### Records shown ###
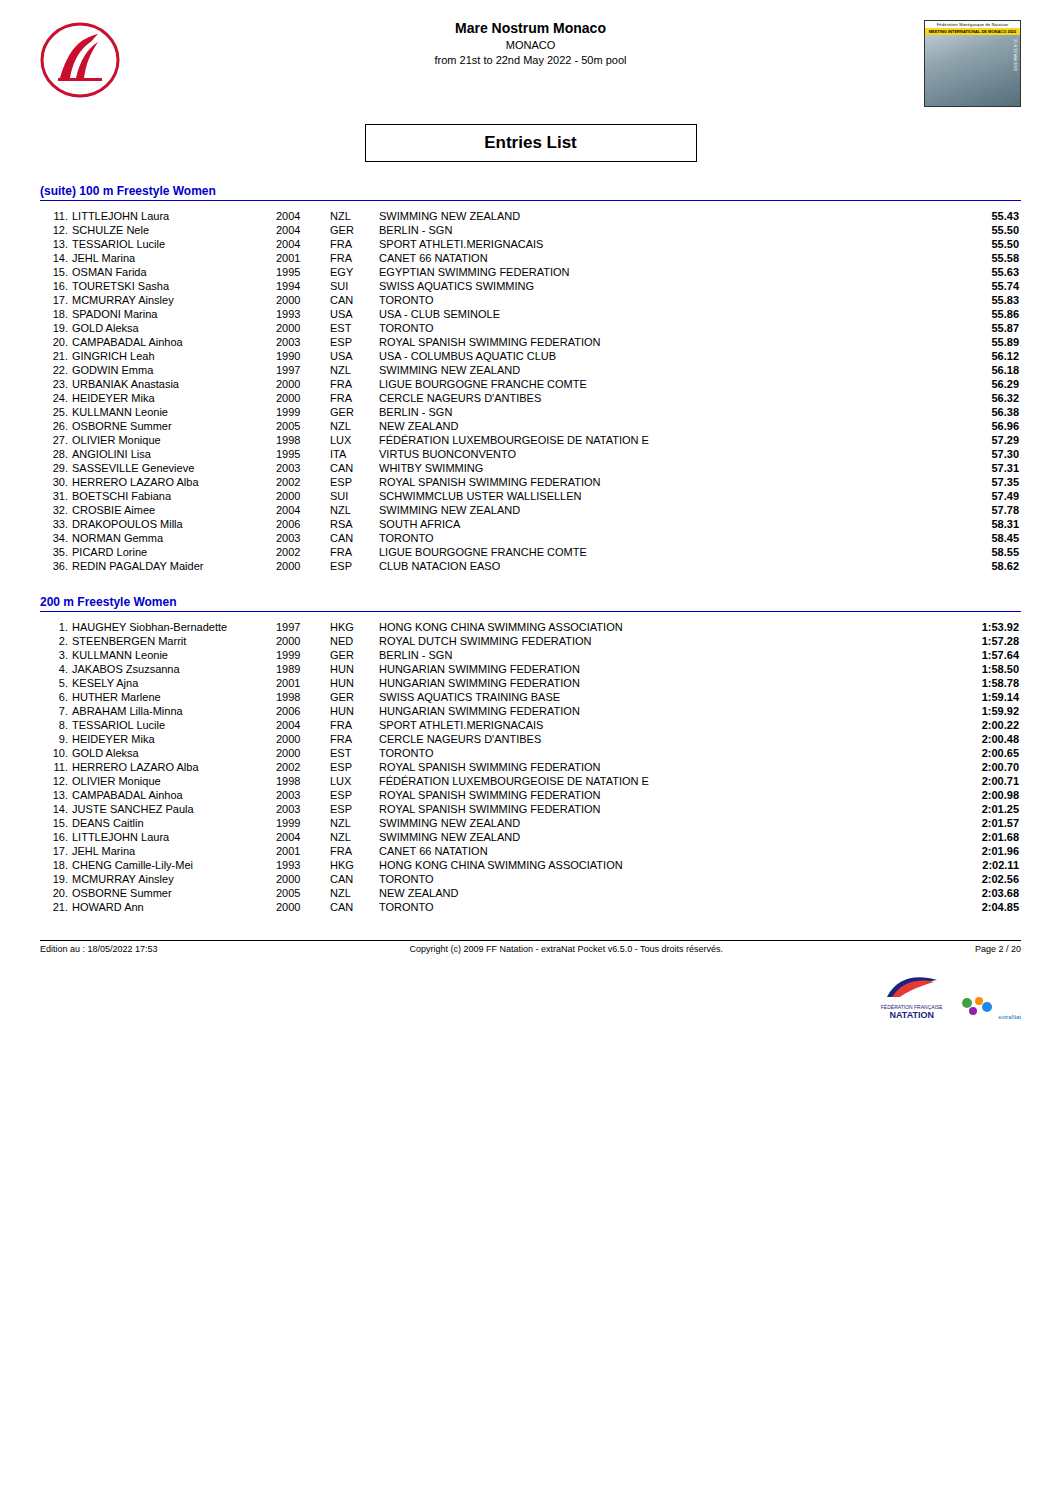Mare Nostrum Monaco
MONACO
from 21st to 22nd May 2022 - 50m pool
Fédération Monégasque de Natation
MEETING INTERNATIONAL DE MONACO 2022
21 & 22 MAI 2022
Entries List
(suite) 100 m Freestyle Women
| 11. | LITTLEJOHN Laura | 2004 | NZL | SWIMMING NEW ZEALAND | 55.43 |
| 12. | SCHULZE Nele | 2004 | GER | BERLIN - SGN | 55.50 |
| 13. | TESSARIOL Lucile | 2004 | FRA | SPORT ATHLETI.MERIGNACAIS | 55.50 |
| 14. | JEHL Marina | 2001 | FRA | CANET 66 NATATION | 55.58 |
| 15. | OSMAN Farida | 1995 | EGY | EGYPTIAN SWIMMING FEDERATION | 55.63 |
| 16. | TOURETSKI Sasha | 1994 | SUI | SWISS AQUATICS SWIMMING | 55.74 |
| 17. | MCMURRAY Ainsley | 2000 | CAN | TORONTO | 55.83 |
| 18. | SPADONI Marina | 1993 | USA | USA - CLUB SEMINOLE | 55.86 |
| 19. | GOLD Aleksa | 2000 | EST | TORONTO | 55.87 |
| 20. | CAMPABADAL Ainhoa | 2003 | ESP | ROYAL SPANISH SWIMMING FEDERATION | 55.89 |
| 21. | GINGRICH Leah | 1990 | USA | USA - COLUMBUS AQUATIC CLUB | 56.12 |
| 22. | GODWIN Emma | 1997 | NZL | SWIMMING NEW ZEALAND | 56.18 |
| 23. | URBANIAK Anastasia | 2000 | FRA | LIGUE BOURGOGNE FRANCHE COMTE | 56.29 |
| 24. | HEIDEYER Mika | 2000 | FRA | CERCLE NAGEURS D'ANTIBES | 56.32 |
| 25. | KULLMANN Leonie | 1999 | GER | BERLIN - SGN | 56.38 |
| 26. | OSBORNE Summer | 2005 | NZL | NEW ZEALAND | 56.96 |
| 27. | OLIVIER Monique | 1998 | LUX | FÉDÉRATION LUXEMBOURGEOISE DE NATATION E | 57.29 |
| 28. | ANGIOLINI Lisa | 1995 | ITA | VIRTUS BUONCONVENTO | 57.30 |
| 29. | SASSEVILLE Genevieve | 2003 | CAN | WHITBY SWIMMING | 57.31 |
| 30. | HERRERO LAZARO Alba | 2002 | ESP | ROYAL SPANISH SWIMMING FEDERATION | 57.35 |
| 31. | BOETSCHI Fabiana | 2000 | SUI | SCHWIMMCLUB USTER WALLISELLEN | 57.49 |
| 32. | CROSBIE Aimee | 2004 | NZL | SWIMMING NEW ZEALAND | 57.78 |
| 33. | DRAKOPOULOS Milla | 2006 | RSA | SOUTH AFRICA | 58.31 |
| 34. | NORMAN Gemma | 2003 | CAN | TORONTO | 58.45 |
| 35. | PICARD Lorine | 2002 | FRA | LIGUE BOURGOGNE FRANCHE COMTE | 58.55 |
| 36. | REDIN PAGALDAY Maider | 2000 | ESP | CLUB NATACION EASO | 58.62 |
200 m Freestyle Women
| 1. | HAUGHEY Siobhan-Bernadette | 1997 | HKG | HONG KONG CHINA SWIMMING ASSOCIATION | 1:53.92 |
| 2. | STEENBERGEN Marrit | 2000 | NED | ROYAL DUTCH SWIMMING FEDERATION | 1:57.28 |
| 3. | KULLMANN Leonie | 1999 | GER | BERLIN - SGN | 1:57.64 |
| 4. | JAKABOS Zsuzsanna | 1989 | HUN | HUNGARIAN SWIMMING FEDERATION | 1:58.50 |
| 5. | KESELY Ajna | 2001 | HUN | HUNGARIAN SWIMMING FEDERATION | 1:58.78 |
| 6. | HUTHER Marlene | 1998 | GER | SWISS AQUATICS TRAINING BASE | 1:59.14 |
| 7. | ABRAHAM Lilla-Minna | 2006 | HUN | HUNGARIAN SWIMMING FEDERATION | 1:59.92 |
| 8. | TESSARIOL Lucile | 2004 | FRA | SPORT ATHLETI.MERIGNACAIS | 2:00.22 |
| 9. | HEIDEYER Mika | 2000 | FRA | CERCLE NAGEURS D'ANTIBES | 2:00.48 |
| 10. | GOLD Aleksa | 2000 | EST | TORONTO | 2:00.65 |
| 11. | HERRERO LAZARO Alba | 2002 | ESP | ROYAL SPANISH SWIMMING FEDERATION | 2:00.70 |
| 12. | OLIVIER Monique | 1998 | LUX | FÉDÉRATION LUXEMBOURGEOISE DE NATATION E | 2:00.71 |
| 13. | CAMPABADAL Ainhoa | 2003 | ESP | ROYAL SPANISH SWIMMING FEDERATION | 2:00.98 |
| 14. | JUSTE SANCHEZ Paula | 2003 | ESP | ROYAL SPANISH SWIMMING FEDERATION | 2:01.25 |
| 15. | DEANS Caitlin | 1999 | NZL | SWIMMING NEW ZEALAND | 2:01.57 |
| 16. | LITTLEJOHN Laura | 2004 | NZL | SWIMMING NEW ZEALAND | 2:01.68 |
| 17. | JEHL Marina | 2001 | FRA | CANET 66 NATATION | 2:01.96 |
| 18. | CHENG Camille-Lily-Mei | 1993 | HKG | HONG KONG CHINA SWIMMING ASSOCIATION | 2:02.11 |
| 19. | MCMURRAY Ainsley | 2000 | CAN | TORONTO | 2:02.56 |
| 20. | OSBORNE Summer | 2005 | NZL | NEW ZEALAND | 2:03.68 |
| 21. | HOWARD Ann | 2000 | CAN | TORONTO | 2:04.85 |
Edition au : 18/05/2022 17:53
Copyright (c) 2009 FF Natation - extraNat Pocket v6.5.0 - Tous droits réservés.
Page 2 / 20
FÉDÉRATION FRANÇAISE NATATION
extraNat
###
▸ **What needs to be done**
Output each line above exactly as it stands, omitting the pictures.

▸ **Output**
Mare Nostrum Monaco
MONACO
from 21st to 22nd May 2022 - 50m pool
Fédération Monégasque de Natation
MEETING INTERNATIONAL DE MONACO 2022
21 & 22 MAI 2022
Entries List
(suite) 100 m Freestyle Women
| 11. | LITTLEJOHN Laura | 2004 | NZL | SWIMMING NEW ZEALAND | 55.43 |
| 12. | SCHULZE Nele | 2004 | GER | BERLIN - SGN | 55.50 |
| 13. | TESSARIOL Lucile | 2004 | FRA | SPORT ATHLETI.MERIGNACAIS | 55.50 |
| 14. | JEHL Marina | 2001 | FRA | CANET 66 NATATION | 55.58 |
| 15. | OSMAN Farida | 1995 | EGY | EGYPTIAN SWIMMING FEDERATION | 55.63 |
| 16. | TOURETSKI Sasha | 1994 | SUI | SWISS AQUATICS SWIMMING | 55.74 |
| 17. | MCMURRAY Ainsley | 2000 | CAN | TORONTO | 55.83 |
| 18. | SPADONI Marina | 1993 | USA | USA - CLUB SEMINOLE | 55.86 |
| 19. | GOLD Aleksa | 2000 | EST | TORONTO | 55.87 |
| 20. | CAMPABADAL Ainhoa | 2003 | ESP | ROYAL SPANISH SWIMMING FEDERATION | 55.89 |
| 21. | GINGRICH Leah | 1990 | USA | USA - COLUMBUS AQUATIC CLUB | 56.12 |
| 22. | GODWIN Emma | 1997 | NZL | SWIMMING NEW ZEALAND | 56.18 |
| 23. | URBANIAK Anastasia | 2000 | FRA | LIGUE BOURGOGNE FRANCHE COMTE | 56.29 |
| 24. | HEIDEYER Mika | 2000 | FRA | CERCLE NAGEURS D'ANTIBES | 56.32 |
| 25. | KULLMANN Leonie | 1999 | GER | BERLIN - SGN | 56.38 |
| 26. | OSBORNE Summer | 2005 | NZL | NEW ZEALAND | 56.96 |
| 27. | OLIVIER Monique | 1998 | LUX | FÉDÉRATION LUXEMBOURGEOISE DE NATATION E | 57.29 |
| 28. | ANGIOLINI Lisa | 1995 | ITA | VIRTUS BUONCONVENTO | 57.30 |
| 29. | SASSEVILLE Genevieve | 2003 | CAN | WHITBY SWIMMING | 57.31 |
| 30. | HERRERO LAZARO Alba | 2002 | ESP | ROYAL SPANISH SWIMMING FEDERATION | 57.35 |
| 31. | BOETSCHI Fabiana | 2000 | SUI | SCHWIMMCLUB USTER WALLISELLEN | 57.49 |
| 32. | CROSBIE Aimee | 2004 | NZL | SWIMMING NEW ZEALAND | 57.78 |
| 33. | DRAKOPOULOS Milla | 2006 | RSA | SOUTH AFRICA | 58.31 |
| 34. | NORMAN Gemma | 2003 | CAN | TORONTO | 58.45 |
| 35. | PICARD Lorine | 2002 | FRA | LIGUE BOURGOGNE FRANCHE COMTE | 58.55 |
| 36. | REDIN PAGALDAY Maider | 2000 | ESP | CLUB NATACION EASO | 58.62 |
200 m Freestyle Women
| 1. | HAUGHEY Siobhan-Bernadette | 1997 | HKG | HONG KONG CHINA SWIMMING ASSOCIATION | 1:53.92 |
| 2. | STEENBERGEN Marrit | 2000 | NED | ROYAL DUTCH SWIMMING FEDERATION | 1:57.28 |
| 3. | KULLMANN Leonie | 1999 | GER | BERLIN - SGN | 1:57.64 |
| 4. | JAKABOS Zsuzsanna | 1989 | HUN | HUNGARIAN SWIMMING FEDERATION | 1:58.50 |
| 5. | KESELY Ajna | 2001 | HUN | HUNGARIAN SWIMMING FEDERATION | 1:58.78 |
| 6. | HUTHER Marlene | 1998 | GER | SWISS AQUATICS TRAINING BASE | 1:59.14 |
| 7. | ABRAHAM Lilla-Minna | 2006 | HUN | HUNGARIAN SWIMMING FEDERATION | 1:59.92 |
| 8. | TESSARIOL Lucile | 2004 | FRA | SPORT ATHLETI.MERIGNACAIS | 2:00.22 |
| 9. | HEIDEYER Mika | 2000 | FRA | CERCLE NAGEURS D'ANTIBES | 2:00.48 |
| 10. | GOLD Aleksa | 2000 | EST | TORONTO | 2:00.65 |
| 11. | HERRERO LAZARO Alba | 2002 | ESP | ROYAL SPANISH SWIMMING FEDERATION | 2:00.70 |
| 12. | OLIVIER Monique | 1998 | LUX | FÉDÉRATION LUXEMBOURGEOISE DE NATATION E | 2:00.71 |
| 13. | CAMPABADAL Ainhoa | 2003 | ESP | ROYAL SPANISH SWIMMING FEDERATION | 2:00.98 |
| 14. | JUSTE SANCHEZ Paula | 2003 | ESP | ROYAL SPANISH SWIMMING FEDERATION | 2:01.25 |
| 15. | DEANS Caitlin | 1999 | NZL | SWIMMING NEW ZEALAND | 2:01.57 |
| 16. | LITTLEJOHN Laura | 2004 | NZL | SWIMMING NEW ZEALAND | 2:01.68 |
| 17. | JEHL Marina | 2001 | FRA | CANET 66 NATATION | 2:01.96 |
| 18. | CHENG Camille-Lily-Mei | 1993 | HKG | HONG KONG CHINA SWIMMING ASSOCIATION | 2:02.11 |
| 19. | MCMURRAY Ainsley | 2000 | CAN | TORONTO | 2:02.56 |
| 20. | OSBORNE Summer | 2005 | NZL | NEW ZEALAND | 2:03.68 |
| 21. | HOWARD Ann | 2000 | CAN | TORONTO | 2:04.85 |
Edition au : 18/05/2022 17:53
Copyright (c) 2009 FF Natation - extraNat Pocket v6.5.0 - Tous droits réservés.
Page 2 / 20
FÉDÉRATION FRANÇAISE NATATION
extraNat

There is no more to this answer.